# [Source information]
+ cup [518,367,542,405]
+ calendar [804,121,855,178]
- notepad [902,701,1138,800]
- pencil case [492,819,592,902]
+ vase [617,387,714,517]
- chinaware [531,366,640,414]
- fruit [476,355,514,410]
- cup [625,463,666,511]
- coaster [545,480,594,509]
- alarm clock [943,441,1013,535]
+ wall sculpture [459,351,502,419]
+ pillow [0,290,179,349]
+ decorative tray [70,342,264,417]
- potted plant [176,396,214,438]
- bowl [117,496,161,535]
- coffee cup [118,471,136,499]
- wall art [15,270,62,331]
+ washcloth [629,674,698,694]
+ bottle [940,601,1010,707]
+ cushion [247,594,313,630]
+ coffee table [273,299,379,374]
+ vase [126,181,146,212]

# [Instructions for the task]
Your task is to reproduce the entire listing exactly as it appears.

# [Result for this exercise]
+ cup [518,367,542,405]
+ calendar [804,121,855,178]
- notepad [902,701,1138,800]
- pencil case [492,819,592,902]
+ vase [617,387,714,517]
- chinaware [531,366,640,414]
- fruit [476,355,514,410]
- cup [625,463,666,511]
- coaster [545,480,594,509]
- alarm clock [943,441,1013,535]
+ wall sculpture [459,351,502,419]
+ pillow [0,290,179,349]
+ decorative tray [70,342,264,417]
- potted plant [176,396,214,438]
- bowl [117,496,161,535]
- coffee cup [118,471,136,499]
- wall art [15,270,62,331]
+ washcloth [629,674,698,694]
+ bottle [940,601,1010,707]
+ cushion [247,594,313,630]
+ coffee table [273,299,379,374]
+ vase [126,181,146,212]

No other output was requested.